WHAT YOU WILL DO:
Copy every line of text from all of the items below, character for character, and leave the pictures out.

Segment Start: PROVIDED RECORDS

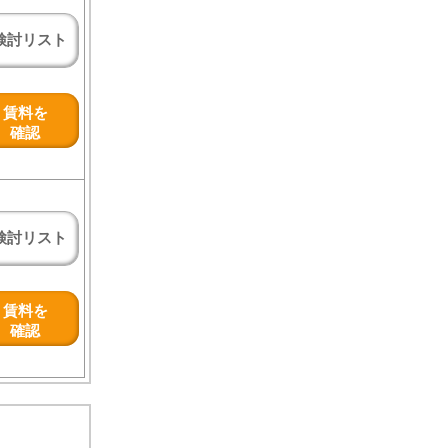
検討リスト
賃料を
確認
検討リスト
賃料を
確認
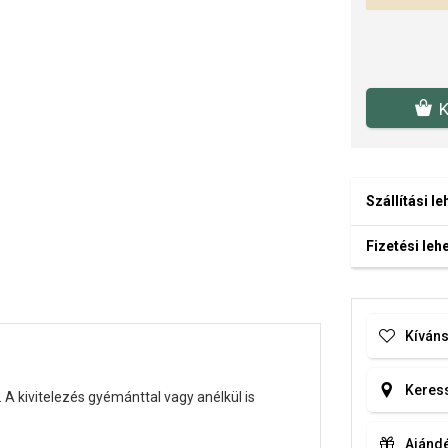
K
Szállítási l
Fizetési le
Kíváns
Keress
 kivitelezés gyémánttal vagy anélkül is
Ajándé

Segment End: PROVIDED RECORDS

WRITTEN ANSWER:
検討リスト
賃料を
確認
検討リスト
賃料を
確認
K
Szállítási l
Fizetési le
Kíváns
Keress
 kivitelezés gyémánttal vagy anélkül is
Ajándé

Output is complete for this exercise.